> _Your objective_
Pictures aside, every line of the listing should be given again exactly.

> _Exercise data_

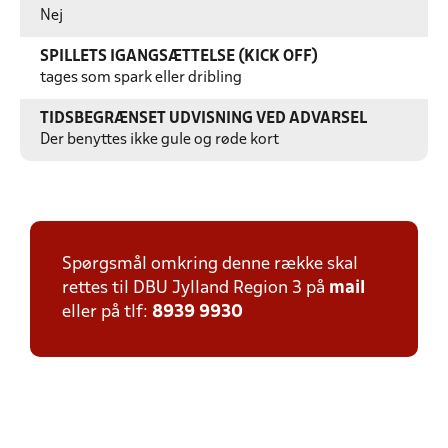
Nej
SPILLETS IGANGSÆTTELSE (KICK OFF)
tages som spark eller dribling
TIDSBEGRÆNSET UDVISNING VED ADVARSEL
Der benyttes ikke gule og røde kort
Spørgsmål omkring denne række skal
rettes til DBU Jylland Region 3 på
mail
eller på tlf:
8939 9930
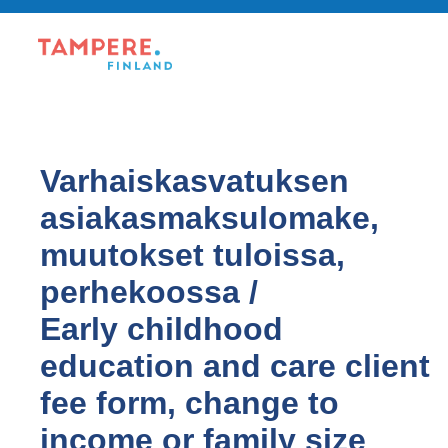
Varhaiskasvatuksen
asiakasmaksulomake,
muutokset tuloissa,
perhekoossa /
Early childhood
education and care client
fee form, change to
income or family size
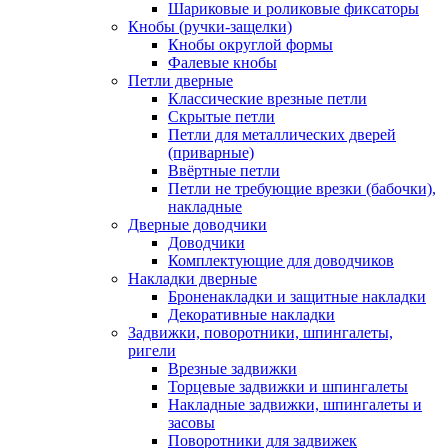
Шариковые и роликовые фиксаторы
Кнобы (ручки-защелки)
Кнобы округлой формы
Фалевые кнобы
Петли дверные
Классические врезные петли
Скрытые петли
Петли для металлических дверей
(приварные)
Ввёртные петли
Петли не требующие врезки (бабочки),
накладные
Дверные доводчики
Доводчики
Комплектующие для доводчиков
Накладки дверные
Броненакладки и защитные накладки
Декоративные накладки
Задвижки, поворотники, шпингалеты,
ригели
Врезные задвижки
Торцевые задвижки и шпингалеты
Накладные задвижки, шпингалеты и
засовы
Поворотники для задвижек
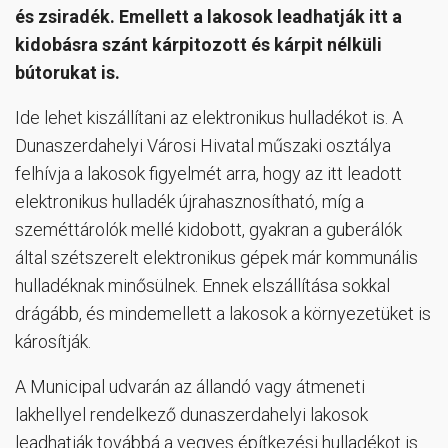
és zsiradék. Emellett a lakosok leadhatják itt a
kidobásra szánt kárpitozott és kárpit nélküli
bútorukat is.
Ide lehet kiszállítani az elektronikus hulladékot is. A
Dunaszerdahelyi Városi Hivatal műszaki osztálya
felhívja a lakosok figyelmét arra, hogy az itt leadott
elektronikus hulladék újrahasznosítható, míg a
szeméttárolók mellé kidobott, gyakran a guberálók
által szétszerelt elektronikus gépek már kommunális
hulladéknak minősülnek. Ennek elszállítása sokkal
drágább, és mindemellett a lakosok a környezetüket is
károsítják.
A Municipal udvarán az állandó vagy átmeneti
lakhellyel rendelkező dunaszerdahelyi lakosok
leadhatják továbbá a vegyes építkezési hulladékot is.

> _Answer section_
Nej
SPILLETS IGANGSÆTTELSE (KICK OFF)
tages som spark eller dribling
TIDSBEGRÆNSET UDVISNING VED ADVARSEL
Der benyttes ikke gule og røde kort
Spørgsmål omkring denne række skal
rettes til DBU Jylland Region 3 på
mail
eller på tlf:
8939 9930
Varhaiskasvatuksen
asiakasmaksulomake,
muutokset tuloissa,
perhekoossa /
Early childhood
education and care client
fee form, change to
income or family size
Шариковые и роликовые фиксаторы
Кнобы (ручки-защелки)
Кнобы округлой формы
Фалевые кнобы
Петли дверные
Классические врезные петли
Скрытые петли
Петли для металлических дверей
(приварные)
Ввёртные петли
Петли не требующие врезки (бабочки),
накладные
Дверные доводчики
Доводчики
Комплектующие для доводчиков
Накладки дверные
Броненакладки и защитные накладки
Декоративные накладки
Задвижки, поворотники, шпингалеты,
ригели
Врезные задвижки
Торцевые задвижки и шпингалеты
Накладные задвижки, шпингалеты и
засовы
Поворотники для задвижек
és zsiradék. Emellett a lakosok leadhatják itt a
kidobásra szánt kárpitozott és kárpit nélküli
bútorukat is.
Ide lehet kiszállítani az elektronikus hulladékot is. A
Dunaszerdahelyi Városi Hivatal műszaki osztálya
felhívja a lakosok figyelmét arra, hogy az itt leadott
elektronikus hulladék újrahasznosítható, míg a
szeméttárolók mellé kidobott, gyakran a guberálók
által szétszerelt elektronikus gépek már kommunális
hulladéknak minősülnek. Ennek elszállítása sokkal
drágább, és mindemellett a lakosok a környezetüket is
károsítják.
A Municipal udvarán az állandó vagy átmeneti
lakhellyel rendelkező dunaszerdahelyi lakosok
leadhatják továbbá a vegyes építkezési hulladékot is.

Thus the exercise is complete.